● EXERCISE REQUIREMENTS
What Python setup does the VanOsta2024 tutorial assume?

Model VanOsta2024
Created March 2024
The goal of this tutorial is to understand the CircAdapt framework and to use the VanOsta2024 model. This tutorial assumes little to no knowledge about python. Therefore, basic python conventions and syntax will be discussed in this first tutorial. Additionally, this tutorial explains how to load the VanOsta2024 model and plot model derived global hemodynamics.
This tutorial assumes the installation is followed as described on the CircAdapt framework webstite (https://framework.circadapt.org/latest/userguide/installation.html). This uses Python >3.9 installed with anaconda and editted in Spyder. Other ways are possible, but might not be in line with this tutorial.

● PROVIDED INFORMATION
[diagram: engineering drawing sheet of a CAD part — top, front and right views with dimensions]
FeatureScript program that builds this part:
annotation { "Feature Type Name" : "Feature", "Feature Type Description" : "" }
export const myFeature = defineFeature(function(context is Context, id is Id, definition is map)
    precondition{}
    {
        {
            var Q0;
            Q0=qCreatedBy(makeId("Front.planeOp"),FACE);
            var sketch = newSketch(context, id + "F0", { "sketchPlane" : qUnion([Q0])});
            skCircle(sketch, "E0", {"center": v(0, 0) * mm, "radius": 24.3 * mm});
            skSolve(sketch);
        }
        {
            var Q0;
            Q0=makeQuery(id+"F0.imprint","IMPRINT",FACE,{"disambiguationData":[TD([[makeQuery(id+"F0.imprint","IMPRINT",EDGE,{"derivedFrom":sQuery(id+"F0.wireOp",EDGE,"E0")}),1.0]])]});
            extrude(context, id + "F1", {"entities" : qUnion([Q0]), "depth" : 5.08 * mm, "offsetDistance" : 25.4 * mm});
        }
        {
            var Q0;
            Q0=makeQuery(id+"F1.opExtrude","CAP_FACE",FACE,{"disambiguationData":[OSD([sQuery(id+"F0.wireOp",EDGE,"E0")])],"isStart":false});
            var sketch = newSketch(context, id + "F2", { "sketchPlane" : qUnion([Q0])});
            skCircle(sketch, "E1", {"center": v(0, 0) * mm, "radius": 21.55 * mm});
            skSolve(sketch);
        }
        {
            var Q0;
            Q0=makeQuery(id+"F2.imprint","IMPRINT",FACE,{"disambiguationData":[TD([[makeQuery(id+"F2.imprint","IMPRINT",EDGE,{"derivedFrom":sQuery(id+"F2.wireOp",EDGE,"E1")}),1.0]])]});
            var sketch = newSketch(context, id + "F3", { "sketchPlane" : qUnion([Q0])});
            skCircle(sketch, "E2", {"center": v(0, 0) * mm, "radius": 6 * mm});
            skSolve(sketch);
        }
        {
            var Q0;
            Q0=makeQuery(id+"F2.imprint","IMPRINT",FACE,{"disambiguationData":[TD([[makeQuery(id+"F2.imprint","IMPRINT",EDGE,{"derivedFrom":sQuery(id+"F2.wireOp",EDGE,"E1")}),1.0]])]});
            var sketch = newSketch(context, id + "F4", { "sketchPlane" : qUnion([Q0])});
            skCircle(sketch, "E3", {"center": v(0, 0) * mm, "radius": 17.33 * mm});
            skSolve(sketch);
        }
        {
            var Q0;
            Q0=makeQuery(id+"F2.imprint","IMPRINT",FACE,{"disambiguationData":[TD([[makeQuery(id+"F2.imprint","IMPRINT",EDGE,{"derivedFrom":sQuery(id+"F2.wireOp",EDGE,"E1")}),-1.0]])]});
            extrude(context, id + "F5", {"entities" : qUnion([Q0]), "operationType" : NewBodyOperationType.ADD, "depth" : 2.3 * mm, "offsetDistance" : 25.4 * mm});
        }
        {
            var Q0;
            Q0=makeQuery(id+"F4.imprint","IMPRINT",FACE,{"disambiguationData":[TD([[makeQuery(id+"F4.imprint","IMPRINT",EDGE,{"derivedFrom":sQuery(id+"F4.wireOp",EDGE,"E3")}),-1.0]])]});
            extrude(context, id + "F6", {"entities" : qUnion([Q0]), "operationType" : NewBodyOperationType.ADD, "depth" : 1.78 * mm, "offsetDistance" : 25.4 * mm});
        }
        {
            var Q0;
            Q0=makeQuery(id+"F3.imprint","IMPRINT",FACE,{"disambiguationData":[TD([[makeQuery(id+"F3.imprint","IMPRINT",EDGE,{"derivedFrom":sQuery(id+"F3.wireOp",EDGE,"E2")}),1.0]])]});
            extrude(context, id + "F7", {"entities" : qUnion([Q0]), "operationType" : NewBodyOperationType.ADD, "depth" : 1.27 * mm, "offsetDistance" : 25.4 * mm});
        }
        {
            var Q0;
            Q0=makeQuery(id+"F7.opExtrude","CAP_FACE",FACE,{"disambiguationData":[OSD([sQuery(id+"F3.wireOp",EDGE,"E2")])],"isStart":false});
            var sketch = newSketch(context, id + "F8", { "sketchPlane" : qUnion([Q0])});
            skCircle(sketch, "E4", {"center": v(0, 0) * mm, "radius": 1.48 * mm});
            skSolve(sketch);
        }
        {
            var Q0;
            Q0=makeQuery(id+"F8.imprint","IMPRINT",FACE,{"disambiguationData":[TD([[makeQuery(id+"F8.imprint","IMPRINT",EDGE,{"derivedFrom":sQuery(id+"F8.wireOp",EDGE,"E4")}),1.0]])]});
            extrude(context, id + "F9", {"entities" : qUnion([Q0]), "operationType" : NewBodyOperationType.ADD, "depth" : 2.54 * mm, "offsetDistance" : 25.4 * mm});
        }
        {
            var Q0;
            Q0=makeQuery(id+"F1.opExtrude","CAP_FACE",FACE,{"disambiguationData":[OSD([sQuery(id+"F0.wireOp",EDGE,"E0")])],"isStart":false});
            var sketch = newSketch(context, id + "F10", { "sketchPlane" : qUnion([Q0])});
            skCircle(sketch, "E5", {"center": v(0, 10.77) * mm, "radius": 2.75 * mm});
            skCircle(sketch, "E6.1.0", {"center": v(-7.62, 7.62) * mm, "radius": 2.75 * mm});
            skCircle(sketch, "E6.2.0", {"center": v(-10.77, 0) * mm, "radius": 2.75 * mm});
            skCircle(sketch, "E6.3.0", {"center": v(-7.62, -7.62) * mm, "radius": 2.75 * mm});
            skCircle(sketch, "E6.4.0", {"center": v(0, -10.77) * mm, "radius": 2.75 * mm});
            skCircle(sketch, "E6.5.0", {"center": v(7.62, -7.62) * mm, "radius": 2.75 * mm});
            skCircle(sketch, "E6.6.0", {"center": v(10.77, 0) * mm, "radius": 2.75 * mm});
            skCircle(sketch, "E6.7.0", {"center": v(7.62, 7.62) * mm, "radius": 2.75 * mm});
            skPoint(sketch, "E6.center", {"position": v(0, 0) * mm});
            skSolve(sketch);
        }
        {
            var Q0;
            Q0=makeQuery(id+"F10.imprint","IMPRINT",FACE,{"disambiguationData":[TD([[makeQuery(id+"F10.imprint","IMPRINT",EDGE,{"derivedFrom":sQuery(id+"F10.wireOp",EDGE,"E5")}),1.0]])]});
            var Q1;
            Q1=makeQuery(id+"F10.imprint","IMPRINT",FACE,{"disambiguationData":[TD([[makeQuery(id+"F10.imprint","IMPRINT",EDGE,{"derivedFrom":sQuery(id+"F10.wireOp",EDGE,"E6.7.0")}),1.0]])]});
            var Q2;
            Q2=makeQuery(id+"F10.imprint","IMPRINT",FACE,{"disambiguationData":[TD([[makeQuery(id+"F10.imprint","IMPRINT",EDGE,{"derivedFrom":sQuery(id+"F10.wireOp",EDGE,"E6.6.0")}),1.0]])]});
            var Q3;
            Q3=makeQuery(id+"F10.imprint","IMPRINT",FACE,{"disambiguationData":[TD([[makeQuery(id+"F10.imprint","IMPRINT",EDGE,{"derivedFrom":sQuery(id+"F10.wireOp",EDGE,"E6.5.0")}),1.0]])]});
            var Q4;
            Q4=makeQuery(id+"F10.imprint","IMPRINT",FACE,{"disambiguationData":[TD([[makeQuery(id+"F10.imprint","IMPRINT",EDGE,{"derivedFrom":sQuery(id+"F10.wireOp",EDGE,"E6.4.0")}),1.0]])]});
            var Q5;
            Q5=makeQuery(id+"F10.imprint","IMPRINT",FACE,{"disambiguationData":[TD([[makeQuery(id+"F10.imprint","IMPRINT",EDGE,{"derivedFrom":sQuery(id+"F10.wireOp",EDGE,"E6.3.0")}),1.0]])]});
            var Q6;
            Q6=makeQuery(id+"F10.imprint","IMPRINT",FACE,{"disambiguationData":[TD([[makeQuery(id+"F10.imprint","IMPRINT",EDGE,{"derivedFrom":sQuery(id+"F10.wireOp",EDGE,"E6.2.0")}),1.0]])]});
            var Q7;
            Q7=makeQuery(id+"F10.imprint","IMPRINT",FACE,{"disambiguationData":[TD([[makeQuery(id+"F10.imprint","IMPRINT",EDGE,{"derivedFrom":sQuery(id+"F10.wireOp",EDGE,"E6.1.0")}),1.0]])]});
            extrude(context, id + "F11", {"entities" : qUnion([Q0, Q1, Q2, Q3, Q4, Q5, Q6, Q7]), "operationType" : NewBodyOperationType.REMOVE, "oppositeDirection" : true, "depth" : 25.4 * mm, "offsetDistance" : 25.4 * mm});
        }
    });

● FINISHED TASK
Python newer than 3.9, installed with Anaconda and edited in Spyder.